Un siège à la Cour et des chaises musicales, l’édito de Fabrice Grosfilley

Ce mercredi, Fabrice Grosfilley évoque dans son édito la candidature de Kattrin Jadin (MR) à la Cour constitutionnelle

Elle s’appelle Kattrin Jadin. Jusqu’à présent, elle était députée fédérale. Spécialisée jusqu’ici dans les questions de Défense ou les Relations extérieures. À l’avenir, elle sera juge à la Cour constitutionnelle.

Si on vous parle de Kattrin Jadin, c’est parce que sa désignation met fin à une petite saga qui a agité les couloirs du Mouvement Réformateur ces derniers jours. Initialement, c’est Jean-Luc Crucke qui aurait dû entrer à la Cour constitutionnelle. Finalement, Jean-Luc Crucke a préféré renoncer, il souhaite rester en politique active : « je n’ai pas envie de me taire, j’ai envie de me battre » affirmait l’intéressé pour expliquer son renoncement.

Puisque Jean-Luc Crucke déclarait forfait, il fallait donc trouver un autre réformateur qui acceptait d’être désigné. Parmi ceux qui ont été plus ou moins approchés, on peut citer les noms de Philippe Goffin, ou de Marie-Christine Marghem. L’un comme l’autre ont refusé : entrer à la Cour, c’est tirer un trait sur sa vie politique. Quand on est bourgmestre ou parlementaire, qu’on a encore la possibilité de décrocher un nouveau mandat en 2024, voire l’espoir de devenir ministre, c’est un pas de côté qu’on n’a pas forcément envie de faire.

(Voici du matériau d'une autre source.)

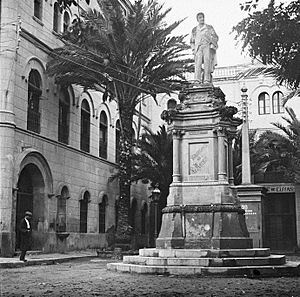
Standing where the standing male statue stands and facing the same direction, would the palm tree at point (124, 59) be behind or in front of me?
behind

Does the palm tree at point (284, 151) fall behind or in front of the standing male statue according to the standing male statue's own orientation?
behind

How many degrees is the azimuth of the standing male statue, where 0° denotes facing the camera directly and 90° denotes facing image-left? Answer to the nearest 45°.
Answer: approximately 0°

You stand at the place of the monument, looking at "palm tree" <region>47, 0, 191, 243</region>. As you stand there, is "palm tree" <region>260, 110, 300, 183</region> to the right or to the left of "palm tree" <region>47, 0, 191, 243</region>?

Kattrin Jadin accepte donc de faire ce pas de côté. Pourtant, elle n’a que 41 ans. Pour siège à la Cour constitutionnelle, il faut avoir 40 ans minimum. Il faut peut-être d’ailleurs rappeler ce que fait cette Cour constitutionnelle. C’est elle qui vérifie que les législations sont bien conformes à notre constitution, et que l’État fédéral, mais aussi les régions et communautés, n’outrepassent pas les pouvoirs qui sont les leurs. Un gendarme de la Constitution en quelque sorte, composé de 12 membres : 6 anciens magistrats et 6 anciens parlementaires. Avec un nombre égal de francophones et de néerlandophones. Dans la Cour actuelle, on va donc trouver deux anciens présidents du Sénat, Dany Pieters et Sabine de Bethune, un ancien chef de groupe, Thierry Giet. Précision importante, on est nommé à vie et on peut siéger jusqu’à l’âge de 70 ans. Kattrin Jadin est donc partie pour une période de 28 ans. En termes de sécurité de l’emploi, c’est difficile de trouver plus stable.

Bien sûr, une fois juge, Kattrin Jadin renoncera à ses mandats actuels. Elle ne sera plus échevine à Eupen, plus présidente des libéraux germanophone ni vice-présidente du MR, et surtout elle ne sera plus députée. C’est Mathieu Bihet qui va prendre sa place. Et ça arrange bien Georges-Louis Bouchez. Mathieu Bihet est une personnalité qui monte et qui commençait à s’impatienter. C’est pour cela qu’il fallait privilégier un juge issu de la circonscription de Liège, là où Mathieu Bihet était suppléant.

Ceux qui ont peu de mémoire se rappelleront que la dernière fois qu’on a parlé abondamment de la Cour constitutionnelle, c’est quand Écolo avait voulu y envoyer Zakia Katthabi. À l’époque, le même Georges-Louis Bouchez s’y était violemment opposé, au motif qu’elle n’avait pas fait d’études de droit, ce qui est embêtant pour être juge et expliquant partout qu’il fallait dépolitiser ces nominations. On est deux ans plus tard. On notera que Kattrin Jadin a commencé par une candi en droit avant de décrocher une licence en sciences politiques. Une candi, c’est déjà ça. Mais sa désignation intervient dans une séquence où la présidence du MR a surtout donné l’impression de vouloir envoyer à la Cour des personnalités qui n’étaient plus en pleine adéquation avec sa vision du parti. En politique, on dénonce souvent la nomination politique quand elle est dans l’œil du voisin. On voit rarement la poutre quand on a la nomination dans ses mains.